Sarah Isabel Worrell Ball McElroy (March 13, 1855 – July 5, 1931) was an American journalist and newspaper editor. She worked first in the western United States and later in Washington, D.C., where she became one of the first women admitted to the United States Senate Daily Press Gallery. She was active in the Woman's Relief Corps and became the editor of the National Tribune, a weekly publication of the Grand Army of the Republic.

==Early life and family==
Sarah Isabel (or Isabelle) Worrell was born near Hennepin, Illinois, one of nine children of Elizabeth (McClung) Worrell and James Purcell Worrell, a lawyer and American Civil War veteran who had served with an Illinois regiment. In 1873, her family moved to western Kansas. She was educated partly in public schools and partly by her father.

In 1877 she married Henry M. Ball (ca. 1852–1920), with whom she had a child who died at the age of three.

==Career==
Ball's first job was as a public school teacher in Pawnee County, Kansas. She want on to serve as a clerk for the Kansas Legislature (1876–86) and became the second woman to be appointed a notary public in Kansas.

In 1881, Ball began working as a journalist and correspondent for the Albuquerque Journal and the Kansas City Times. One of her first major beats was reporting from the field on construction of the Atlantic and Pacific Railroad line between Albuquerque, New Mexico, and Needles, California.

In 1883, she returned to Kansas and took up a position as editor of the
Larned Chronoscope. In the later 1880s, she also worked again for the Kansas City Times as well as for the Kansas City Star (1889–91).

In 1886, she moved to Topeka, where she was appointed assistant secretary of the Kansas State Historical Society.

In 1889, she was one of a group of Western writers who founded the Western Authors' and Artists' Club. Ball served as the club's secretary.

In 1891, she moved to Washington, D.C., where she worked for the Washington Star. In connection with this job, she became one of the first woman admitted to the press gallery of the U.S. Senate, where she noted that her arrival was greeted "with the enthusiasm of a case of smallpox".
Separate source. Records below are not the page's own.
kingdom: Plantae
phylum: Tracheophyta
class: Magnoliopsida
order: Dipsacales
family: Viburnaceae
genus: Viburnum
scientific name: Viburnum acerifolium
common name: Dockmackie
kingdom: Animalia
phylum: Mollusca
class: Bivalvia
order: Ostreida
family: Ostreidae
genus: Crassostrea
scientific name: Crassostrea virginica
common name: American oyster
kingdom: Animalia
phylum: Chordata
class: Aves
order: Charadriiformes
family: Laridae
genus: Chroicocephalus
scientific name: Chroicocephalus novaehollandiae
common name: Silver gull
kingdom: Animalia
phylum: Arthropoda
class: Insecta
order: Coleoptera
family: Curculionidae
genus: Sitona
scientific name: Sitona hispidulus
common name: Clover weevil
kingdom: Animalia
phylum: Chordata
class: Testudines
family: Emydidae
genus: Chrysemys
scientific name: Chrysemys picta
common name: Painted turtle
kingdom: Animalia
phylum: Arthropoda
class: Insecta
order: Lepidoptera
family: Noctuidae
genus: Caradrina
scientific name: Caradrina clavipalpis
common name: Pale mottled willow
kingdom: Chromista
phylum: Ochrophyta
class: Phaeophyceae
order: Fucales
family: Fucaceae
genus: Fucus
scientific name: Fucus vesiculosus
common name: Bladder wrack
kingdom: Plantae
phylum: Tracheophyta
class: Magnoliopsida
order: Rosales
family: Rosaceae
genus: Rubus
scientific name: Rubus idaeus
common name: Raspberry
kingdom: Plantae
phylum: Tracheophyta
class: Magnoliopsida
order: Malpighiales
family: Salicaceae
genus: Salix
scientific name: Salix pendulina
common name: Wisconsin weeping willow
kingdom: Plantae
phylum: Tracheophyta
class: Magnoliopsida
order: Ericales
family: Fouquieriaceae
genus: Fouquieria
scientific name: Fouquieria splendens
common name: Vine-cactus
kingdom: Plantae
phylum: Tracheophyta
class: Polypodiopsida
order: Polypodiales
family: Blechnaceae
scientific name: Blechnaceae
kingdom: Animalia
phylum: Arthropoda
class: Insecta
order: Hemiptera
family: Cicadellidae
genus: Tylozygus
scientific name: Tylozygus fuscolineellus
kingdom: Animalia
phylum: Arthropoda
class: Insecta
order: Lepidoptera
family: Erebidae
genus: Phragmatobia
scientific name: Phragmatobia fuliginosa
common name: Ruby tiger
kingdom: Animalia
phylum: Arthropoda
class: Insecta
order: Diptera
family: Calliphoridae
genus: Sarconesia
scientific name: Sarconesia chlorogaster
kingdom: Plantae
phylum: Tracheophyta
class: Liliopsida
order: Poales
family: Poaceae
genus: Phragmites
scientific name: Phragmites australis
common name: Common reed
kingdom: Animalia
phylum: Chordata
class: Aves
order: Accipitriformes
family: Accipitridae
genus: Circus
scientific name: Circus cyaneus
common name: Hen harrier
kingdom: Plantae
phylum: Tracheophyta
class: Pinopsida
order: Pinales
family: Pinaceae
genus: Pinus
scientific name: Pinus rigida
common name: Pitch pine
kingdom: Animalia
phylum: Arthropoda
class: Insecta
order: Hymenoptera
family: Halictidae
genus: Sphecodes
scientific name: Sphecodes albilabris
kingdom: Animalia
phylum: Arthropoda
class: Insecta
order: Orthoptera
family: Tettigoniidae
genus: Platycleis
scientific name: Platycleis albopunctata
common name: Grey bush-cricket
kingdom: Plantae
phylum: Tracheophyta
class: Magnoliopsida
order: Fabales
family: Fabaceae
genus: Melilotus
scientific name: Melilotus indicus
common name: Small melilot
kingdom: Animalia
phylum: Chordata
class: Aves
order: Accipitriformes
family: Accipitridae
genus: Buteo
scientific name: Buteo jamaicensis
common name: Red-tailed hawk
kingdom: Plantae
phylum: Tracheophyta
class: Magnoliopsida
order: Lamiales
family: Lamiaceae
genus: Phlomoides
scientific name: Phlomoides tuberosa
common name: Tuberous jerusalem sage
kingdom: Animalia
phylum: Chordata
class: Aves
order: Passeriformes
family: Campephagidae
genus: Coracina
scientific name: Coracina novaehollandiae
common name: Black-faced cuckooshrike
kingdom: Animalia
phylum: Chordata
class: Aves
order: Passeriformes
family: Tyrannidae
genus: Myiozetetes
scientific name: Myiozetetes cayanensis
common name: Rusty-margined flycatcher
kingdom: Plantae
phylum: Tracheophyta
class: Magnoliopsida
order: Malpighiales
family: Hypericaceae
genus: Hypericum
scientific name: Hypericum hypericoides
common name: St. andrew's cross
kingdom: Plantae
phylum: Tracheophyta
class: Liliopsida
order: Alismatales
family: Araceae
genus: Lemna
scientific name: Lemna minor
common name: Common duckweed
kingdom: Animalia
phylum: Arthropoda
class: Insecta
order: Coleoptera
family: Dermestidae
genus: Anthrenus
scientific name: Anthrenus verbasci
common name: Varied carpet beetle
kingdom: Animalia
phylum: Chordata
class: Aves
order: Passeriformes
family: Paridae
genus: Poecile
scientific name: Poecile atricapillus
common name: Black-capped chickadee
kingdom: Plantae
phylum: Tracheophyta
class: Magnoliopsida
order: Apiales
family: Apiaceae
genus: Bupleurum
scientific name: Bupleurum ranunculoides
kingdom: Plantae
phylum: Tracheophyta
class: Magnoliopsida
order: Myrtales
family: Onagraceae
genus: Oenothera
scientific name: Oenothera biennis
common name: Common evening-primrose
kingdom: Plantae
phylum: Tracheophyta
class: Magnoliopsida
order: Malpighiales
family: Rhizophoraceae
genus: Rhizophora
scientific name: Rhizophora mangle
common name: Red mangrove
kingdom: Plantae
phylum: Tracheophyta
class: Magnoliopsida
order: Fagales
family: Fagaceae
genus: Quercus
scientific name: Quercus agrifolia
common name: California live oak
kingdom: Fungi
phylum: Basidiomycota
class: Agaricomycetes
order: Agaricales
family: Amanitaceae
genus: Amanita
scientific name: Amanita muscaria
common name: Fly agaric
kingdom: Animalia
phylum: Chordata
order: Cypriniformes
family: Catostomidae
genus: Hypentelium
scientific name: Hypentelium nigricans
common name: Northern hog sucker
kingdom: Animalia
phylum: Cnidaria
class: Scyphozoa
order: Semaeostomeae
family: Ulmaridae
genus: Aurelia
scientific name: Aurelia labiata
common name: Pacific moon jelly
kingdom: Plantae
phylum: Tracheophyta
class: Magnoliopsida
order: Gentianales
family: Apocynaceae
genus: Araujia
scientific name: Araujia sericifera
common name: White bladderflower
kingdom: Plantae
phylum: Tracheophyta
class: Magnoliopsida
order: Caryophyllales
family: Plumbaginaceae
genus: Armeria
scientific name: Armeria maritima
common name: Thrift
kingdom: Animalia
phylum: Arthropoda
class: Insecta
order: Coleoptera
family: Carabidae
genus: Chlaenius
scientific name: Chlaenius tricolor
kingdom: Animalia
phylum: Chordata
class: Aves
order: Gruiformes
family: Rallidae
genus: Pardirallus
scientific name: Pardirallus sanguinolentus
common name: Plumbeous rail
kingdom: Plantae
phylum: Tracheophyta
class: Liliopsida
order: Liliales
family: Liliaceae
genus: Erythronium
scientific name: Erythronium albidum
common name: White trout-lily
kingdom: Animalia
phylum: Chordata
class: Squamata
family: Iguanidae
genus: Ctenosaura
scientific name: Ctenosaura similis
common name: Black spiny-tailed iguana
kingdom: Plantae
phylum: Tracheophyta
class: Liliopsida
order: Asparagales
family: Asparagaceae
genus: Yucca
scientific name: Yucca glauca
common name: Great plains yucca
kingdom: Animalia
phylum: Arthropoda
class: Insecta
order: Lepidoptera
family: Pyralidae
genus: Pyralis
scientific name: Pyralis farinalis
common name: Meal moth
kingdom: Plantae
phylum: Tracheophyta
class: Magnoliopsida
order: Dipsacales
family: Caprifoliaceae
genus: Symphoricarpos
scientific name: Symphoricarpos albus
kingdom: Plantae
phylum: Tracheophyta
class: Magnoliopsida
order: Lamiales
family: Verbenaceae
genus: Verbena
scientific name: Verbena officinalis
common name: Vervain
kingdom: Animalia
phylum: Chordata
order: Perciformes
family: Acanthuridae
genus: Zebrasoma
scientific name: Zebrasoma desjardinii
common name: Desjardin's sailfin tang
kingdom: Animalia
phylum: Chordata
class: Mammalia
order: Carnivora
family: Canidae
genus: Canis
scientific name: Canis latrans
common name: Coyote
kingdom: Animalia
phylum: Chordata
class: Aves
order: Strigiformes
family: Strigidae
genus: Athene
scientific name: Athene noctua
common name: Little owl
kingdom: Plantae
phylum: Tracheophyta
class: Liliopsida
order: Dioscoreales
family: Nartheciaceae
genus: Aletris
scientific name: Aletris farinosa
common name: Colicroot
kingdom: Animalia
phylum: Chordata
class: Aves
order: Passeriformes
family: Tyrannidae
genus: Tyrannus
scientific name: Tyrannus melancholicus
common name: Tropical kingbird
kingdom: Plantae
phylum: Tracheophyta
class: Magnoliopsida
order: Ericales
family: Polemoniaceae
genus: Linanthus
During this period of her life, Ball became heavily involved with the Woman's Relief Corps (WRC), an auxiliary of the veteran's fraternal organization known as the Grand Army of the Republic (GAR). She was a vice-president of the WRC and a member of its executive board as well as president of its department of the Potomac. She was associate editor of the National Tribune, the GAR's weekly publication, for which she wrote Susan B. Anthony's obituary in 1906. She also wrote for the Daughters of the American Revolution Magazine.

Ball died in Washington, D.C., in 1931. A collection of documents relating to Ball's life is held by the Kansas Historical Society.